This method may help answer key questions in the diagnostic field, such as whether micro RNAs are valid biomarkers in cardiovascular disease. Compared to quantitative real-time PCR, digital PCR exhibits superior technical qualities for quantifying microRNAs in the circulation. As the sample is divided into about 20, 000 droplets, no duplicate measurements are necessary, and no standard curve is needed for quantification.

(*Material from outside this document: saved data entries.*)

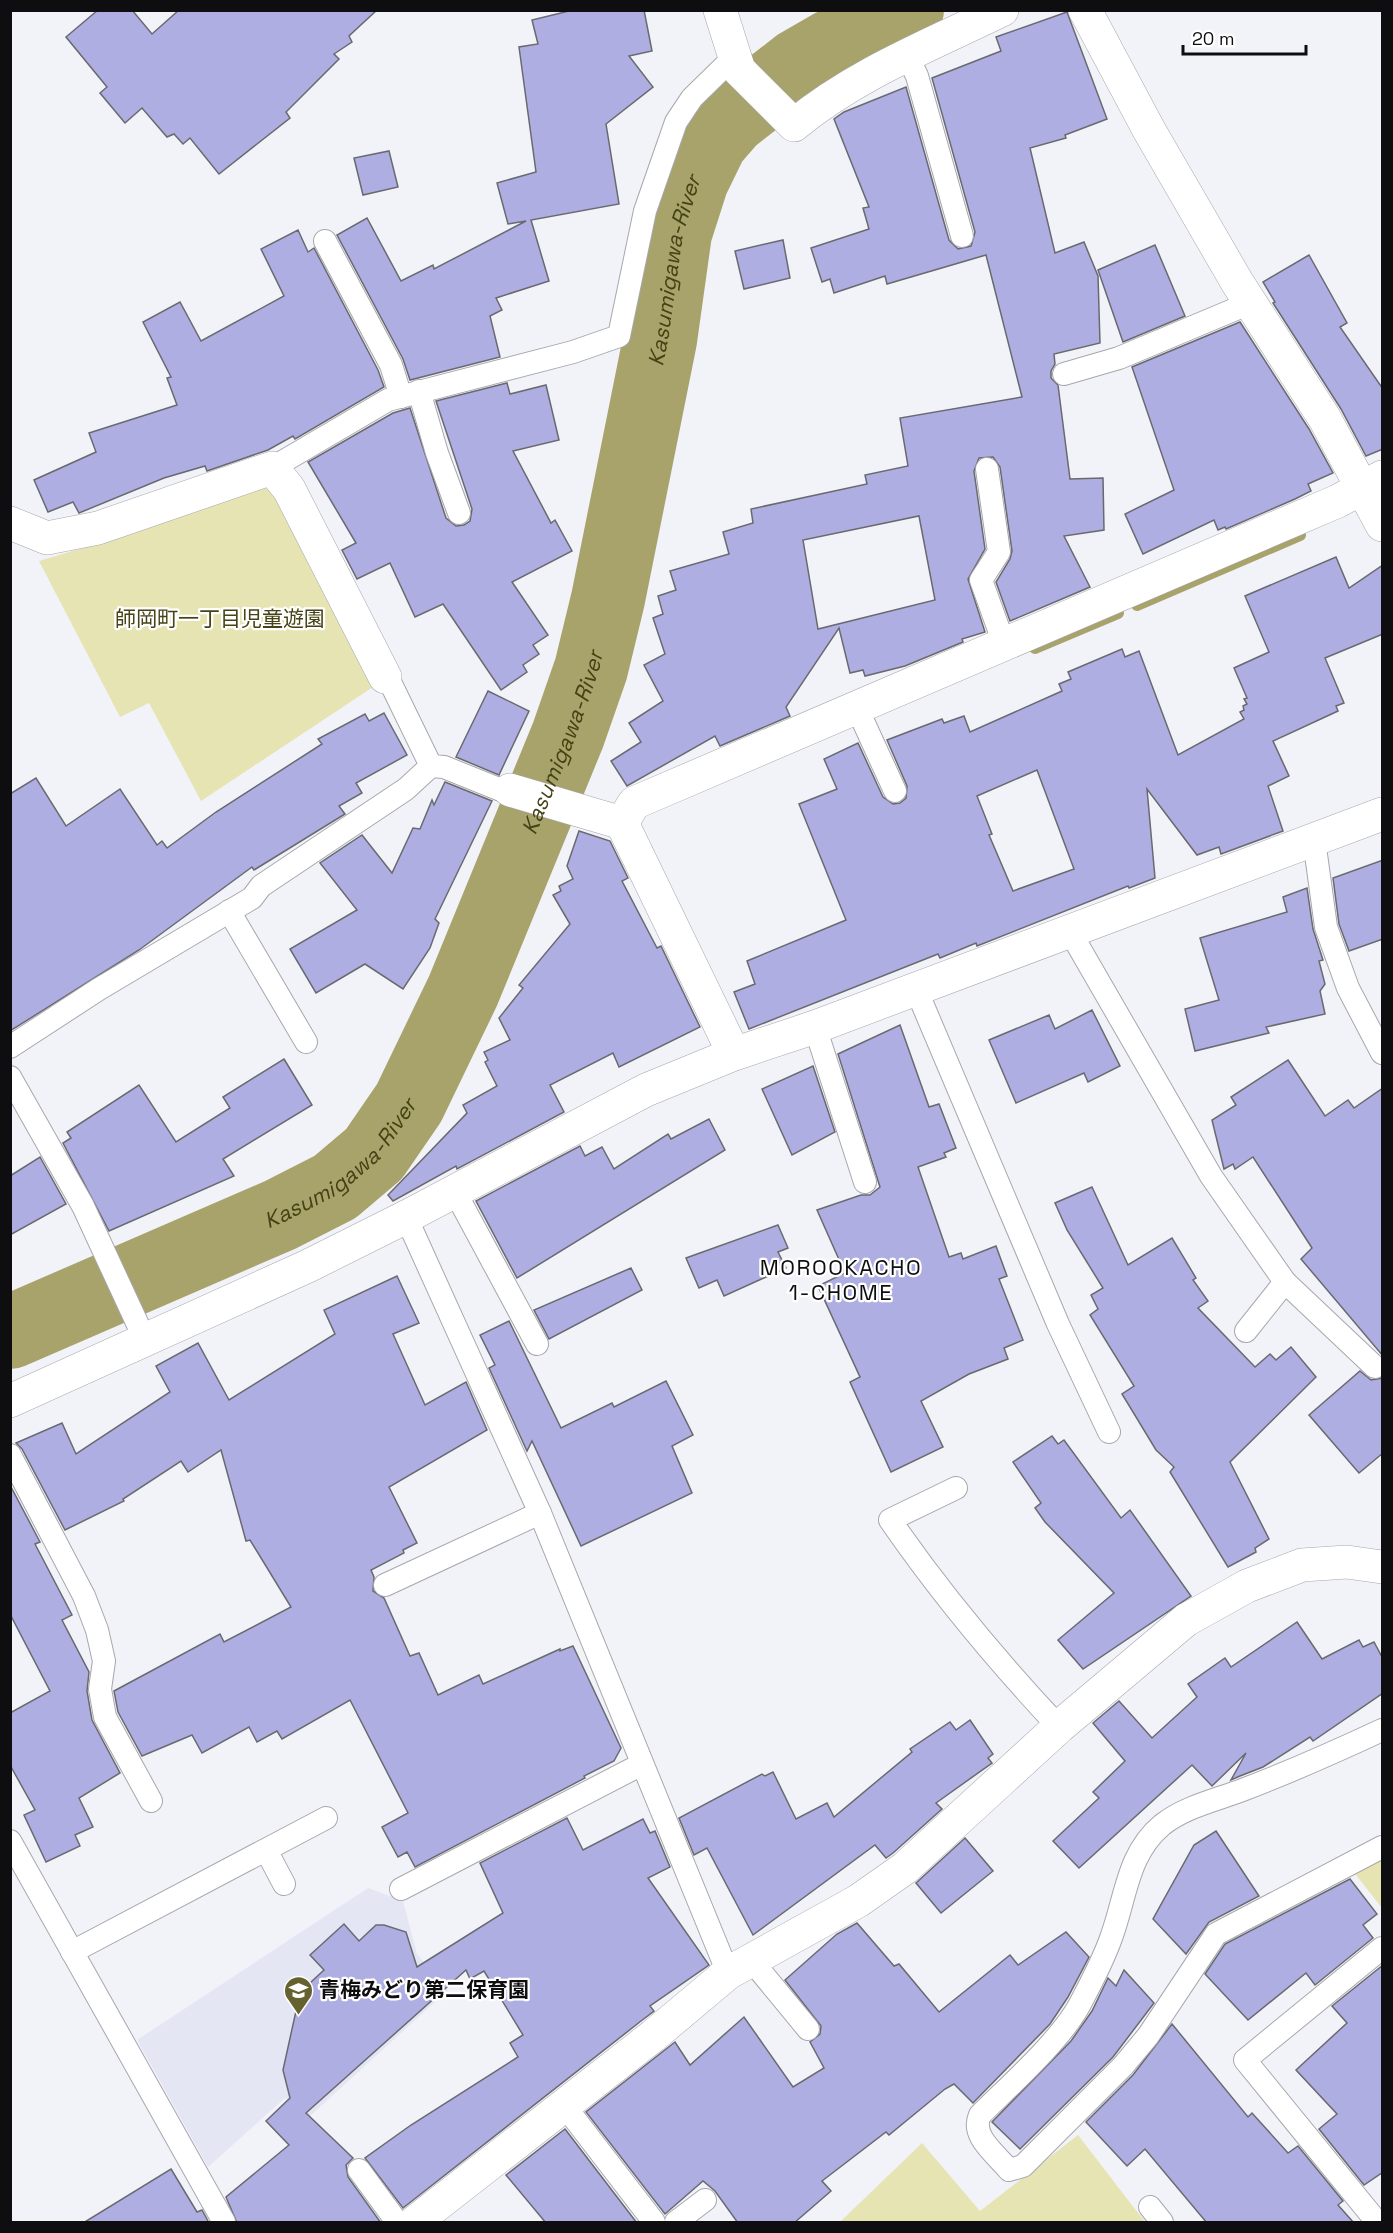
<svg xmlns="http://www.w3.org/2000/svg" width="1393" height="2233" viewBox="0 0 1393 2233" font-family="'Space Grotesk','Noto Sans JP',sans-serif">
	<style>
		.built { fill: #e5e6f3 }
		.green { fill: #e7e4b3 }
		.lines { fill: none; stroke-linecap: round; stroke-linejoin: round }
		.stream { stroke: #a7a36b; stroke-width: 12 }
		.river { stroke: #a7a36b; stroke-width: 74 }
		.building { fill: #afaee3; stroke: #69696f; stroke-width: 1.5; fill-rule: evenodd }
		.service-casing { stroke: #a7a7ae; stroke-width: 24 }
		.minor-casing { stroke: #a7a7ae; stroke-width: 34 }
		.tertiary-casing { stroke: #a7a7ae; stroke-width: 34 }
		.service { stroke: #fff; stroke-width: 22 }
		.minor { stroke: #fff; stroke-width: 33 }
		.tertiary { stroke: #fff; stroke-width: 33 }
		.labels { text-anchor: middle; stroke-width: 4.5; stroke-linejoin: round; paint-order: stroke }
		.park-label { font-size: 21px; fill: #474316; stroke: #fff }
		.poi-label { font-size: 21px; font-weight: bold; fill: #0e0e10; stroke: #fff; text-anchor: start }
		.water-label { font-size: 22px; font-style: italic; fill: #454215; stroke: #fff }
		.neighbourhood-label { font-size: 22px; letter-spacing: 1.5px; fill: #0e0e10; stroke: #fff }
	</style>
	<rect width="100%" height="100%" fill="#f2f2f9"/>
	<polygon class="built" points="368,1888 403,1901 417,1954 448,1990 309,2117 285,2098 208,2167 137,2040"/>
	<g class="green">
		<polygon points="261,486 281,494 376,685 201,801 149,703 120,717 39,561 146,529"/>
		<polygon points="1382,1856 1382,1908 1353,1871"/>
		<polygon points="1078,2135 1145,2222 840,2222 922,2143 980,2211"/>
	</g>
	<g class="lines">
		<g class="stream">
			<polyline points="1137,605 1300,535"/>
			<polyline points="1035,648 1118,613"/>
			<polyline points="548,783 578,791"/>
		</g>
		<path class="river" id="s1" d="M10,1332L280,1215L335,1187L374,1154L409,1103L463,991L568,735L591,669L608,599L660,340L675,233L692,180L711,141L731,118L799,65L832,46L907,10"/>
	</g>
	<g class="building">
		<polygon points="98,10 132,10 152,34 179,10 377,10 349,36 352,42 334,54 339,59 286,112 290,118 219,174 190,138 183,144 174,134 167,137 142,108 125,123 100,93 107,87 66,37"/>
		<polygon points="573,10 644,10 652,51 629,56 653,87 606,124 619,204 531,220 549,281 496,298 502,310 490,316 500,357 410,380 403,359 337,235 367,218 401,281 433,265 434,269 526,221 508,224 497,183 536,172 519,47 538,44 532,20"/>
		<path d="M1067,12L1107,119L1065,135L1066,138L1030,148L1055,253L1084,242L1098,276L1100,343L1054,354L1055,364L1051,371V378L1058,385L1070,479L1103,478L1104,530L1064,536L1090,587L1010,621L996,582L1010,559L1012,551L1000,467L993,457L979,458L974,471L985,549L968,579L985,632L962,639L963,642L905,666L865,676L863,670L850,673L839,628L786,707L790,716L720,746L715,736L627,786L611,761L641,742L629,723L663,701L644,665L665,654L653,618L663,614L658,596L676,590L670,571L729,554L723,532L753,523L751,509L867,484L865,475L908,466L900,418L1022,397L986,255L887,284L885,276L834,293L830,279L822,282L811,248L869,229L863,208L869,207L834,119L844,112L906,87L949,240L958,249L971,246L975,232L932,78L1001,51L996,37ZM919,516L935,600L818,629L803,540Z"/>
		<polygon points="389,151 398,187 363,195 354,158"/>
		<polygon points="298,230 308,252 314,248 378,370 384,387 295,439 293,436 268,450 207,471 205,466 164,478 79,513 73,502 48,512 34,480 96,452 89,433 177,405 167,378 171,377 143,322 180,302 201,341 284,296 261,249"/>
		<polygon points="783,240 790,278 744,289 735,251"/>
		<polygon points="1155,245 1185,316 1123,342 1098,270"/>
		<polygon points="1309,255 1347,323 1340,327 1383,389 1383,449 1366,456 1341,409 1273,303 1275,302 1263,282"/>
		<polygon points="1240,322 1309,429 1333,473 1308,484 1311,491 1295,499 1226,529 1225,527 1218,530 1214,520 1143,554 1125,514 1174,490 1132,367"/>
		<polygon points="507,383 510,394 546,385 559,440 513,451 551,523 555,520 572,551 512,582 548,635 533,645 539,654 523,665 527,672 501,690 443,604 415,617 390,563 357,579 342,550 356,543 308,462 393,413 410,408 446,518 456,526 464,525 470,521 472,509 436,401"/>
		<path d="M1336,557L1349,588L1383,565V634L1325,658L1344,703L1336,706L1338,711L1273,741L1289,776L1268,786L1283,831L1221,854L1219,847L1197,855L1147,789L1155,878L1129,888L1128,886L977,946L976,943L940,958L938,954L749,1029L734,992L755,984L747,961L846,920L799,804L837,789L824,759L858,743L883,797L893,804L900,803L906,798L907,786L887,740L942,719L944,723L964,716L970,732L1062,691L1059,684L1071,679L1068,672L1122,649L1125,657L1139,651L1178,755L1244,719L1240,712L1244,710L1243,706L1247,704L1244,699L1247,698L1234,668L1269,652L1245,596ZM1037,770L1074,869L1013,891L989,835L992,834L977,796Z"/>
		<polygon points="488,691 529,711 499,775 456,757"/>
		<polygon points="384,713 407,755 356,783 362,793 339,806 345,814 254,870 252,867 139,950 10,1031 10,794 36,778 66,826 120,789 157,845 162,841 167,848 216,812 322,744 318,739 365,714 369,721"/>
		<polygon points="445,782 492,801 435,919 439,923 430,948 403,989 365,964 316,993 290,949 357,910 320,863 362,835 392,873 413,828 420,829 432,800 434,805"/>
		<polygon points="579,831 610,841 628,878 622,881 657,948 661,946 700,1027 619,1067 613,1053 550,1085 564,1112 457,1169 456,1166 393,1201 388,1195 467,1113 463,1105 497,1086 485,1062 488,1060 484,1052 510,1040 499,1018 523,988 519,985 570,924 553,895 561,891 559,886 573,879 567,866"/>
		<polygon points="1383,860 1383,939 1349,951 1339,924 1333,878"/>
		<polygon points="1307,888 1313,929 1323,960 1319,961 1325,984 1320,991 1325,1014 1266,1027 1269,1033 1195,1051 1185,1009 1219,1000 1200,938 1287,912 1283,897"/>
		<polygon points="1092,1010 1120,1066 1088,1082 1084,1073 1016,1103 989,1040 1049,1015 1055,1029"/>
		<polygon points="900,1025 929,1107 939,1104 956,1148 944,1153 946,1157 918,1167 949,1257 961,1253 963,1259 996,1246 1007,1276 999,1279 1023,1340 1004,1348 1008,1359 969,1374 921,1401 943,1447 891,1472 850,1382 860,1377 818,1286 845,1273 817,1210 861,1195 870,1195 880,1187 838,1054"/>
		<polygon points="284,1059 312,1105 223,1159 234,1176 109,1231 63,1143 71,1138 67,1132 139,1085 176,1142 230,1108 223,1097"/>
		<polygon points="1288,1060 1325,1116 1348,1100 1354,1108 1383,1088 1383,1356 1301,1259 1312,1248 1253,1157 1235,1169 1233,1164 1224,1169 1212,1120 1236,1105 1231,1097"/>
		<polygon points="813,1066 835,1132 792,1155 762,1089"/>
		<polygon points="709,1119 725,1150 517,1278 476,1201 580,1146 585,1156 602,1147 614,1169 668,1134 671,1139"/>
		<polygon points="40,1157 66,1204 10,1235 10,1176"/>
		<polygon points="1092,1187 1128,1265 1172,1238 1196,1278 1193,1280 1208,1301 1198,1308 1255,1367 1270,1354 1276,1360 1291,1347 1316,1377 1230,1462 1269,1539 1255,1548 1256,1552 1228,1567 1170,1472 1174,1467 1156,1450 1122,1394 1134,1386 1090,1315 1098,1309 1091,1295 1103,1288 1067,1230 1055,1203"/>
		<polygon points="778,1225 788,1248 778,1252 786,1268 724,1296 717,1280 699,1288 686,1258"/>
		<polygon points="631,1268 642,1290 549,1339 534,1310"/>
		<polygon points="397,1276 419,1323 393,1334 425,1405 466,1382 487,1430 389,1487 417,1543 403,1550 404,1553 371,1570 374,1577 373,1591 384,1598 410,1656 419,1653 438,1695 479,1675 483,1684 560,1649 560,1651 573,1646 621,1748 614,1761 584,1776 585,1778 415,1867 407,1852 398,1857 382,1827 408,1813 350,1700 282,1739 277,1731 257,1742 249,1727 202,1753 192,1735 142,1756 118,1712 114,1691 220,1634 224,1642 291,1607 250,1540 246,1541 221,1450 188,1472 181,1461 123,1499 124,1501 65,1530 22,1449 16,1443 62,1423 76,1454 170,1392 156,1366 198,1343 229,1400 335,1334 324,1310"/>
		<polygon points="509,1321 561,1428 612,1403 614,1407 666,1381 693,1435 672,1446 692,1493 581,1546 532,1441 527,1451 489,1368 495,1365 480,1335"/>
		<polygon points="1360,1371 1371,1380 1383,1378 1383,1453 1359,1473 1309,1415"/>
		<polygon points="1052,1436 1058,1444 1064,1440 1121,1518 1130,1510 1191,1596 1083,1669 1058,1640 1114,1593 1045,1522 1035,1508 1041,1503 1013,1462"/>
		<polygon points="10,1485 40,1542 35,1544 72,1615 62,1620 89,1672 87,1691 92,1720 120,1773 79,1798 93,1827 75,1835 80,1846 46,1862 24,1815 35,1810 10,1765 10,1713 50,1691 10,1614"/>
		<polygon points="1297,1622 1322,1659 1359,1640 1363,1647 1374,1642 1383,1659 1383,1693 1313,1741 1310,1737 1263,1767 1240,1776 1231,1780 1246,1753 1212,1786 1192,1765 1079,1868 1053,1841 1099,1798 1093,1792 1125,1761 1093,1723 1119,1701 1152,1738 1197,1697 1188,1684 1225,1658 1231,1667"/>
		<polygon points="970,1720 993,1754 988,1758 992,1763 936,1803 942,1809 893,1853 886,1858 875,1845 753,1935 707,1848 694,1855 679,1818 762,1774 765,1776 773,1772 796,1819 827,1803 834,1817 912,1752 910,1749 950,1722 956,1730"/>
		<polygon points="567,1818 583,1850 643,1819 650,1833 655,1831 670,1867 648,1878 709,1965 650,2006 654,2011 641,2021 403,2208 365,2158 411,2125 518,2057 510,2043 523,2035 484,1971 470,1979 466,1970 306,2113 353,2158 346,2165 348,2177 381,2223 237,2223 226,2197 289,2145 266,2121 290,2098 283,2070 298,2002 296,1996 324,1970 310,1955 344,1924 359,1941 376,1925 384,1925 406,1932 417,1967 503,1913 480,1863"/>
		<polygon points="1216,1831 1259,1896 1209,1922 1186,1954 1153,1919 1194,1845"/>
		<polygon points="965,1838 993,1871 941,1913 916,1883"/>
		<polygon points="1350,1879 1377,1914 1363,1925 1373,1938 1315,1985 1306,1973 1248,2020 1205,1974 1225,1944"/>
		<polygon points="857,1923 894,1966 899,1964 939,2012 1010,1955 1018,1965 1066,1932 1089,1957 1068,1997 1050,2024 973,2103 954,2084 945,2089 889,2135 886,2132 822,2181 831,2191 794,2223 738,2223 715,2191 703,2181 665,2214 586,2112 675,2042 690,2065 744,2017 793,2087 824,2068 810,2042 820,2034 821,2026 785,1980 837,1934"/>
		<polygon points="1383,1965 1383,2172 1364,2185 1319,2129 1337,2114 1296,2070 1347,2023 1332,2006"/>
		<polygon points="1124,1970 1154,2003 1113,2057 1020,2149 992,2122 1071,2041 1092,2011 1108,1978 1116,1986"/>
		<polygon points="1172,2024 1248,2117 1252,2113 1288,2153 1298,2146 1343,2201 1338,2205 1354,2223 1207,2223 1145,2149 1127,2166 1086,2122 1133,2075"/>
		<polygon points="565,2129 637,2223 546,2223 506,2175"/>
		<polygon points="171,2169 197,2212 202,2210 209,2223 83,2223"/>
	</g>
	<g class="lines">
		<defs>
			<g id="service">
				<polyline points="907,55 917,76 962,236"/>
				<polyline points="325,241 391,365 401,397"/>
				<polyline points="1064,374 1119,358 1250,303"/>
				<polyline points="419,391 437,453 459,513"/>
				<polyline points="272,468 388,400 573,352 619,336 645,211 676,122 692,98 735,56"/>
				<polyline points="987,469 999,552 981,580 1004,644"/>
				<polyline points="385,677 392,686 431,766 444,767 501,790 510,790"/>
				<polyline points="857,708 895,791"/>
				<polyline points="1314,840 1326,927 1348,988 1382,1053"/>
				<polyline points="229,911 306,1042"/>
				<polyline points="1069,930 1211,1176 1285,1282 1375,1367"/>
				<polyline points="916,989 1058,1324 1109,1432"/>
				<polyline points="815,1027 865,1182"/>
				<polyline points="10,1047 99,989 252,898 261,886 406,789 431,766"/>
				<polyline points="10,1077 83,1206 145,1340"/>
				<polyline points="454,1190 537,1344"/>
				<polyline points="406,1217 540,1513 728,1973"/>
				<polyline points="1246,1331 1285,1282"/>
				<polyline points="10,1455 84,1596 97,1630 104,1661 100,1689 105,1717 151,1801"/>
				<path d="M956,1488L890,1520C941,1594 998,1662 1059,1727"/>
				<polyline points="385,1585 540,1513"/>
				<path d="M1382,1730C1337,1751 1292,1771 1245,1789C1217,1800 1186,1806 1162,1825C1127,1854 1126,1898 1111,1938C1103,1961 1091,1983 1080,2004C1061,2040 1010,2085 980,2115C970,2136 996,2154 1009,2170L1023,2166L1123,2066L1148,2036L1216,1934L1382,1847"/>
				<polyline points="10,1841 224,2222"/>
				<polyline points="266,1850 284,1884"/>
				<polyline points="401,1889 642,1764"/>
				<polyline points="72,1952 326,1818"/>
				<polyline points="752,1961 808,2029"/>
				<polyline points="564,2105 654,2222"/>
				<polyline points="359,2170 397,2222"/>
				<polyline points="1150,2207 1162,2222"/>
				<polyline points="676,2222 705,2200"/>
				<polyline points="1377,2222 1245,2060 1382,1948"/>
			</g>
			<g id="minor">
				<path d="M720,10L739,70L794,125C856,74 930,45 1002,10"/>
				<polyline points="1085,10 1149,130 1237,282 1325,419 1382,525"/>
				<polyline points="10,523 47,538 98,528 272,468 289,489 385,677"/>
				<polyline points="510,790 622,823 634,803 1338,501 1382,477"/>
				<polyline points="622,823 734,1054"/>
				<polyline points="406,1217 646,1090 734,1054 815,1027 1382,814"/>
				<polyline points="415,2222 653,2036 728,1973 858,1901 905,1868 1059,1727 1186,1620 1247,1586 1302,1565 1347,1562 1382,1567"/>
			</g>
			<polyline id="tertiary" points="10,1401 308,1266 406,1217"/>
		</defs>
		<use href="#service" class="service-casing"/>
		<use href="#minor" class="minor-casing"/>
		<use href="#tertiary" class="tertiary-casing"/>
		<use href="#service" class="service"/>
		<use href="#minor" class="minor"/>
		<use href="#tertiary" class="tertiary"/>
	</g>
	<defs>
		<symbol id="school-pin" viewBox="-11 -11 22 30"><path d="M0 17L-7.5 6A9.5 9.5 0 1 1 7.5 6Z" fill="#66622f" stroke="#fff"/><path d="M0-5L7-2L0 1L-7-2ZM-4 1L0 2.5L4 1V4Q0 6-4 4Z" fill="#fff"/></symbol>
	</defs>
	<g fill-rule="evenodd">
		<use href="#school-pin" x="282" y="1974" width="33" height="45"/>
	</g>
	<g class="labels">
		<g class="park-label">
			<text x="220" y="626">師岡町一丁目児童遊園</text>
		</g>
		<g class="poi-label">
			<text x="319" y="1997">青梅みどり第二保育園</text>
		</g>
		<g class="water-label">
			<text dy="8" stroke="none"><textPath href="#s1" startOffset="1347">Kasumigawa-River</textPath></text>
			<text dy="8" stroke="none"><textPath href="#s1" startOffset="861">Kasumigawa-River</textPath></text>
			<text dy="8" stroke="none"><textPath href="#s1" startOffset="375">Kasumigawa-River</textPath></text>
		</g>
		<g class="neighbourhood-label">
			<text x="841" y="1275">MOROOKACHO<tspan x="841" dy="25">1-CHOME</tspan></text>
		</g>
	</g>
	<rect width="1393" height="2233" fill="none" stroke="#0e0e10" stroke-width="24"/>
	<path d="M1183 45v9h123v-9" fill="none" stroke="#0e0e10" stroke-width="3"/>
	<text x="1192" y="45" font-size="18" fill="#0e0e10" stroke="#ffffff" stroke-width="4.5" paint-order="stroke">20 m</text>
</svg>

Although this method may provide insight into quantification of microRNAs in cardiovascular patients, it may also be applied to other patients and diseases, as other microRNAs have shown promise as biomarkers in cancer progression, it may also be applied to oncological patients. Generally, individuals new to this method will struggle because the generated droplets are fragile and need to be handled with care. After isolating RNA from serum samples, continue with reverse transcription to obtain more stable complementary DNA for dPCR.
To begin, thaw the reverse transcription kit on ice. Then spin the enzymes and the primers down. Next, prepare the master mix as described in the text protocol.
Combine 10 microliters of the master mix with five microliters of extracted RNA in each well of a 96-well plate. Then centrifuge the plate at 2, 000xg at four degrees Celsius for two minutes. Proceed with the reverse transcription as detailed in the text protocol.
First, thaw the commercial dPCR mix, cDNA and PCR primers on ice and centrifuge immediately before use. Then prepare the master mix as described in the text protocol. Add 1.33 microliter volumes of reverse transcription product to 18.67 microliters volumes of the master mix and centrifuge briefly.
Using a pipet, transfer 20 microliters of the sample into each well of the medium row of an eight well cassette. Then pipet 70 microliters of droplet generation oil into the oil wells of the cassette. Next, place a gasket on top of the cassette and place it in the droplet generator.
Close the droplet generator and wait until the three indicator lights are solid green. Using a pipet, carefully transfer 40 microliters of the droplet-formed sample into separate wells of a 96-well plate. Then seal the plate with dPCR foil at 180 degrees Celsius for four seconds.
Place the sealed PCR plate in the cycler and follow the cycling instructions outlined in the text protocol. Remove the plate from the thermocycler and transfer it to the base of a plate holder. Then place the top of the plate holder onto the PCR plate.
Finally, start the commercial dPCR software. In this protocol, digital PCR was used to quantify microRNAs in the serum of patients with cardiovascular disease. Samples were taken from 16 patients before, eight hours after, and 16 hours after percutaneous intervention.
Patients with ST-elevation myocardial infarction showed a significant increase in miR-499 levels compared to patients with stable coronary artery disease. Once mastered, this technique can be done in about an hour for droplet formation of 96 samples if it is done correctly. While attempting this procedure, it is important to keep in mind to handle the droplets with care.
After watching this video, you should have a good understanding of how to perform digital PCR correctly, by correct droplet formation, cycling, reading, and analyzing.